Some people are stronger, prettier, smarter.
You as an individual can leverage or make good use of that by working in teams. Think of a military unit: there’s a medic specializing in healing, a sniper for long-distance shooting, assault units for medium/short distance, and ultimately there’s that person behind the scenes calling the shots, the tactics and strategies.
Each of them are important and they know their shit. It’s their specialty.
So when your sniper buddy looks at and says, “Wait, don’t come out just yet”. What do you do?
This topic isn’t about military strategy but actually something relating to that FBI/Apple privacy case.
I’m personally against it not because I hate the FBI or I think the approach has no bearing but because I think there could be better, more efficient, still-private way of doing it.
Also, there are very logical points here that can stand against the intents of the FBI.
Yes I agree that “Hey FBI, you start with this, next thing we know you’ll be unlocking all phones, cars, security cams, etc”. It’s human nature. It’s guaranteed that once you let them do that, they’ll hop onto the next one. There’s no question there (ps, they’re probably doing it anyways already).
Yes I also agree that on the FBI side of things “you gotta do what you gotta do”, especially in dire situations. Problem is, I personally don’t consider this dire. Sure there were guns and people died. If this was 9/11 or Paris attack (wherein it was totally out of the ordinary), I would consider it dire. But this has been a regular occurrence in the US. I say your education system and gun laws are dire. You got cut on your knee because of that nail sticking out of the wall. Fix that nail. Don’t wear a medieval armor at home.

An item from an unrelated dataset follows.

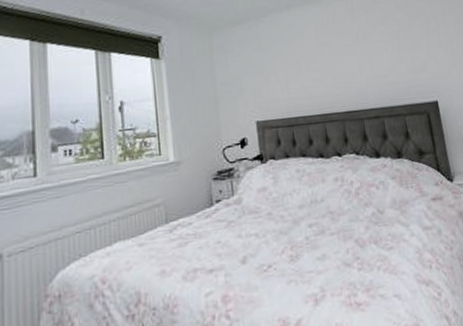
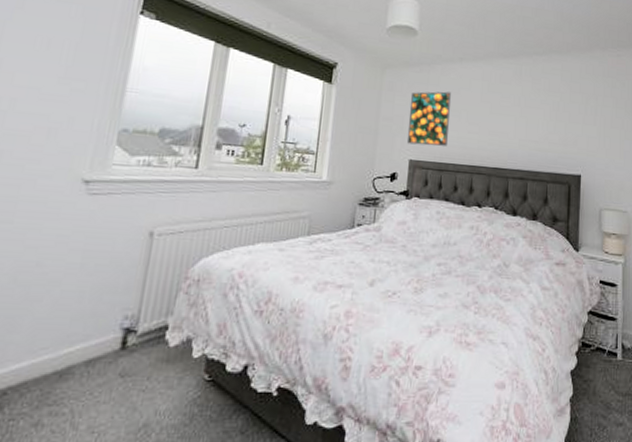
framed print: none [244,42,292,105] -> present [406,91,451,146]

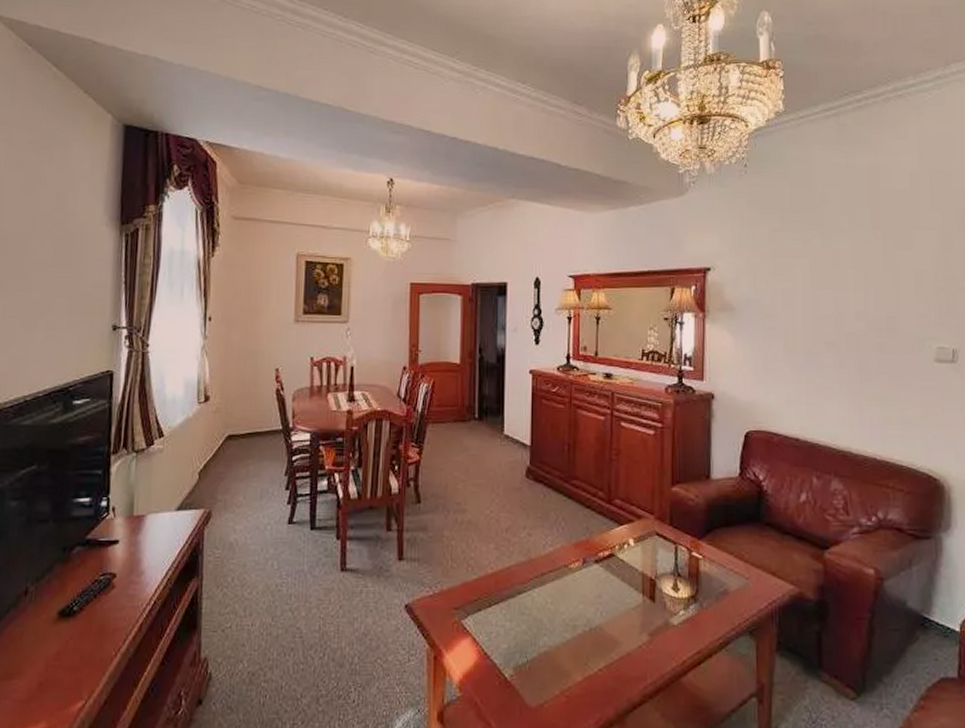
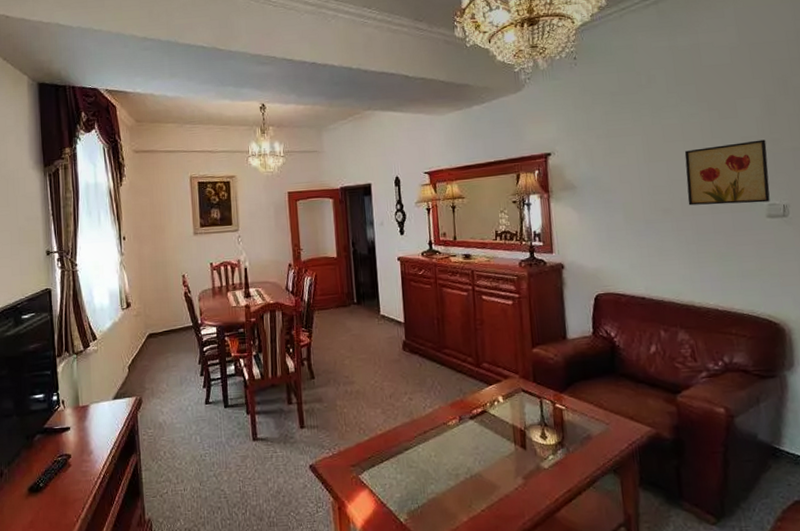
wall art: none [853,276,941,345] -> present [684,139,770,206]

Here I acknowledge all the points from both sides. But what I’m trying to imply is that, it doesn’t have to reach the point of privacy controversy. There are fundamental…mistakes? Or things that don’t make sense from the FBI side of things. So in my head “Just stop it. You’re not achieving what you’re trying to achieve.”
Logical points:
1.) You’re the FBI. You have NSA, CIA. You can have the damn Special Forces if you wanted to. Why bother the private sector? I think you’re trying to flex muscles here and see if the sector will bend.
Why flex when no one’s watching…..no one even wants to watch?

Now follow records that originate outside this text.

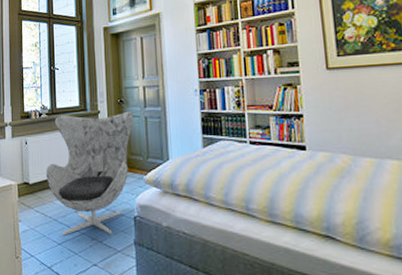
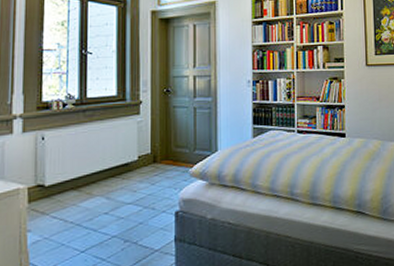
armchair: present [46,111,134,236] -> none [69,101,182,242]

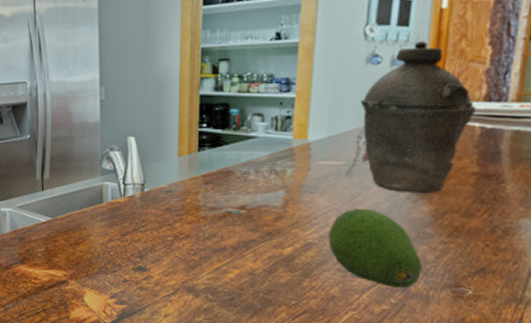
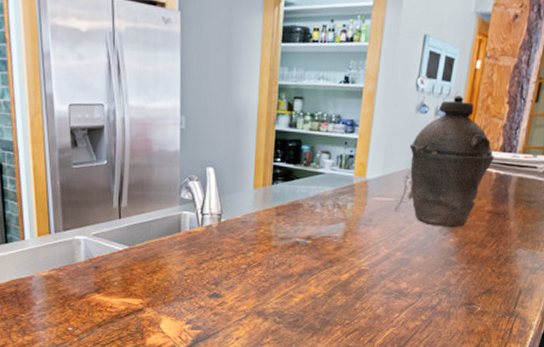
fruit: present [327,208,422,288] -> none [377,239,447,306]

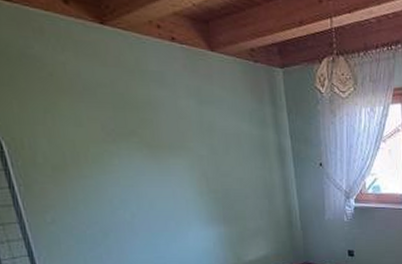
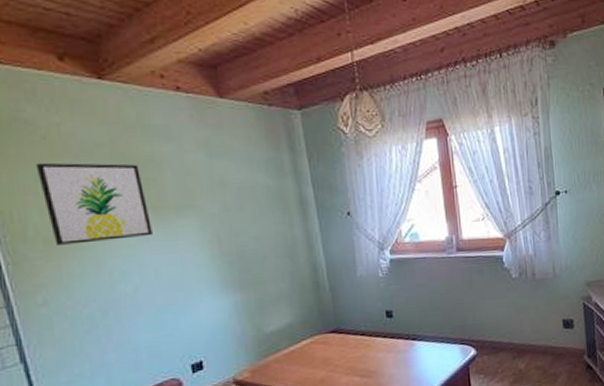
wall art: none [43,97,148,173] -> present [35,162,153,245]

2.) I like intelligent people. Where are where we are now because of these people. Somewhere along the history of information technology, someone/group said “Hey, we need encryption”.It could be a variety of reasons: national security, anti-fraudsters, criminal intents (oh humans..), or it could be just about plain privacy. You don’t need to know who your neighbor is banging. Whatever it is, there is a reason why this system was put into place. You guys were probably the ones who implemented this anyways lol. Now America buddy, I know you’re freaking out, but remember what they say about making decisions when you’re emotionally charged? Don’t do that.
It’s one of the two things: either privacy (and by privacy, I mean encryption) is actually really important, so don’t mess with it OR you guys were wrong to begin and that “encryption is a bad thing and should not exist”. If that’s the case, “he who has not sinned throw the first stone” lol. Lower your security across the country lol. (Watch how Russia and China have a field day on that)
3.) You’re forgetting your objective. I have to be honest, I am not familiar about this shooting thing. Whatever it is, I assume that your goal is to solve a crime right now, correct? Why are you stuck in one approach? Why are you jamming your head in the same wall? There’s a term for that.
Your goal is to solve a crime. Ask other leads, refer to my point#1, do something else. You guys are good at that. Why are you wussing out this time?